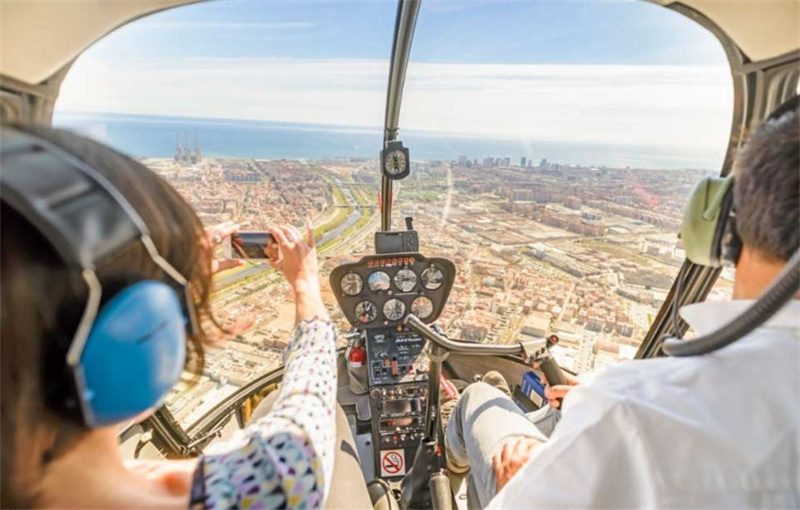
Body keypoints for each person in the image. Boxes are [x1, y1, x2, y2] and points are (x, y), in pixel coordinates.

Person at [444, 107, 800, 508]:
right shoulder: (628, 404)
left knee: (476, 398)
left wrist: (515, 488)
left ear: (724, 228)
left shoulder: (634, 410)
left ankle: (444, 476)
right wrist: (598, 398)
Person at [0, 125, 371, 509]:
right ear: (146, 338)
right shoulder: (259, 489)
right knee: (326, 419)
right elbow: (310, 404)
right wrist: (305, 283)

---

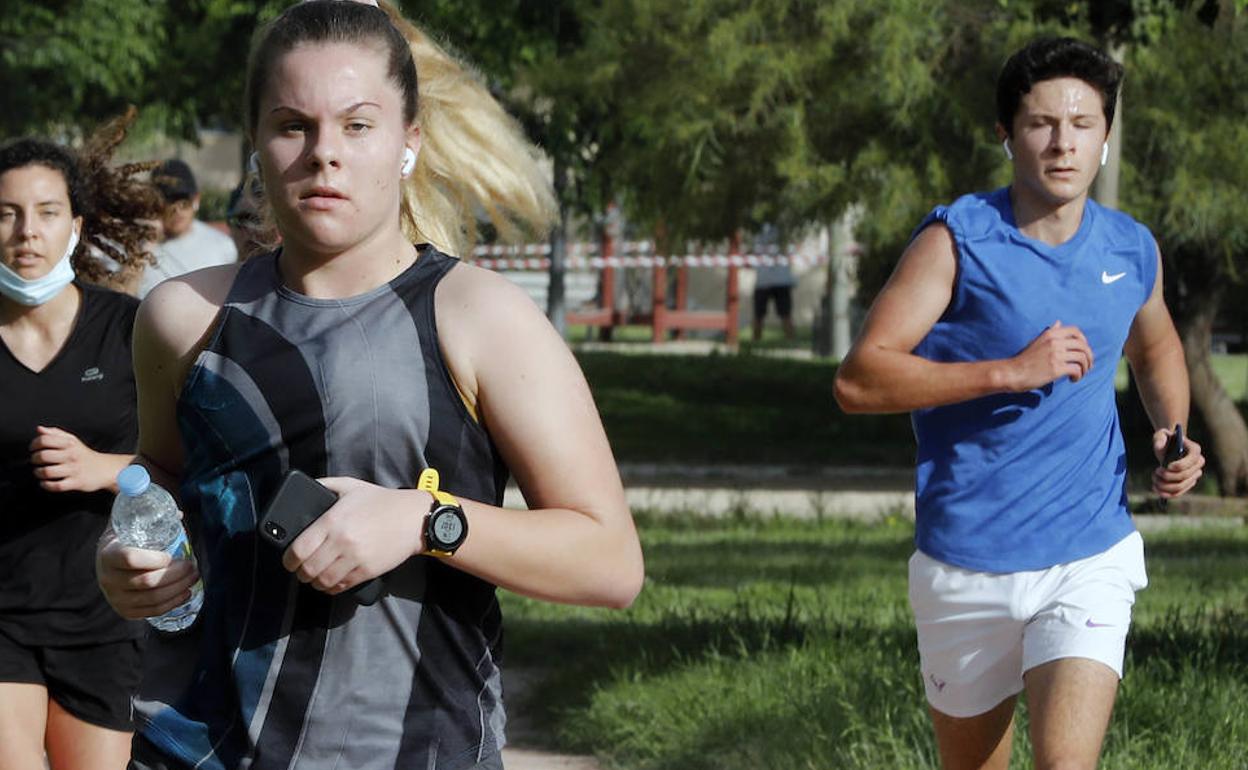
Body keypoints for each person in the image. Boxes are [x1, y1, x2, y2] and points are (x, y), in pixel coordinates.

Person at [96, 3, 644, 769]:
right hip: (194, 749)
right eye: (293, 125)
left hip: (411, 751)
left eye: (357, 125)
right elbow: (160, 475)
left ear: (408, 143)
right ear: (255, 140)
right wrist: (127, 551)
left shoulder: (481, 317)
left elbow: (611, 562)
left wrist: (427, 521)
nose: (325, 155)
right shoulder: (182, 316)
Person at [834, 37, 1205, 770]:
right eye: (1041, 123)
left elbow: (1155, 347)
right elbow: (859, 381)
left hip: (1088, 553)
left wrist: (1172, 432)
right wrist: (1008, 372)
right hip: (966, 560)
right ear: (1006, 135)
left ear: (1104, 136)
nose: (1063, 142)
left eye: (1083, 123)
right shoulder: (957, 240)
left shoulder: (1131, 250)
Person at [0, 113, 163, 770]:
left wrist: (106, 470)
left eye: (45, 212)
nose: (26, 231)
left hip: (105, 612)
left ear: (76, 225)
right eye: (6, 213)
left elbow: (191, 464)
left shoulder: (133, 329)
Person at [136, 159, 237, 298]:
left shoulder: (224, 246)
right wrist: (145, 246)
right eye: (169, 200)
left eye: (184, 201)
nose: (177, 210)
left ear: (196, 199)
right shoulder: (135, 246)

---

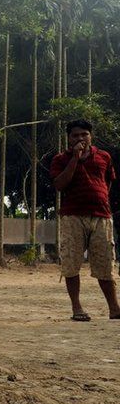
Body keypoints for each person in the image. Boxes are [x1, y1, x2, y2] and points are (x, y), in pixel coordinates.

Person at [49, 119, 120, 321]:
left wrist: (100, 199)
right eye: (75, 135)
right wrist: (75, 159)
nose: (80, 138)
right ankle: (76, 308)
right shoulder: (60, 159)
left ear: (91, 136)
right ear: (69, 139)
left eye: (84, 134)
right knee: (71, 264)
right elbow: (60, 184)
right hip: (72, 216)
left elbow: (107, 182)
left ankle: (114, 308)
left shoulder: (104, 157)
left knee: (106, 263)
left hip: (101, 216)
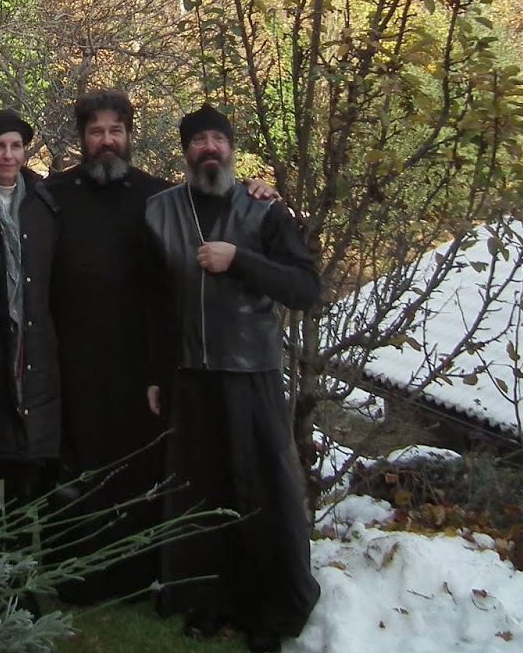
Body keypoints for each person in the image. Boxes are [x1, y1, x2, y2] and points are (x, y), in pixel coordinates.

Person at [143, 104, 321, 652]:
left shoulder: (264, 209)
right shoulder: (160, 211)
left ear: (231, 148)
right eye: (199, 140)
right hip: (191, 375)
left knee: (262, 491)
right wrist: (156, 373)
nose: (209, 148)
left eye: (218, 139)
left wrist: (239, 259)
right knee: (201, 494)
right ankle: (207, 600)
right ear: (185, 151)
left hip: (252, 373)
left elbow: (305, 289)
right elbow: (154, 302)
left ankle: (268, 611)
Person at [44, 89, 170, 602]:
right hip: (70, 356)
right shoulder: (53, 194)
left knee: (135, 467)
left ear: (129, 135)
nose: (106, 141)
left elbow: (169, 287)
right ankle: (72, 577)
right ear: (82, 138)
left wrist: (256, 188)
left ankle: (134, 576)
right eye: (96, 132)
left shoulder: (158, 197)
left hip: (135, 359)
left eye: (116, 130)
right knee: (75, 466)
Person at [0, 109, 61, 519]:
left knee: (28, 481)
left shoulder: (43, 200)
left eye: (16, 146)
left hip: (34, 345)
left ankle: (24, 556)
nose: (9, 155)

* [PROBLEM DESCRIPTION] Go to the line above that has "right ear: (69, 139)" and copy exactly from there down to the line that has "right hip: (70, 356)", both included. Leave the pictures out.

* [RESULT OF THE EXERCISE]
right ear: (69, 139)
left eye: (84, 134)
right knee: (71, 264)
right elbow: (60, 184)
right hip: (72, 216)
left elbow: (107, 182)
left ankle: (114, 308)
left shoulder: (104, 157)
left knee: (106, 263)
left hip: (101, 216)
Body keypoints for each person in the image. Boxes are [x1, y1, x2, y2] and points are (x, y), in pixel coordinates.

Person at [143, 104, 321, 652]:
left shoulder: (264, 209)
right shoulder: (160, 211)
left ear: (231, 148)
right eye: (199, 140)
right hip: (191, 375)
left knee: (262, 491)
right wrist: (156, 373)
nose: (209, 148)
left eye: (218, 139)
left wrist: (239, 259)
right knee: (201, 494)
right ankle: (207, 600)
right ear: (185, 151)
left hip: (252, 373)
left elbow: (305, 289)
right elbow: (154, 302)
left ankle: (268, 611)
Person at [44, 89, 170, 602]:
right hip: (70, 356)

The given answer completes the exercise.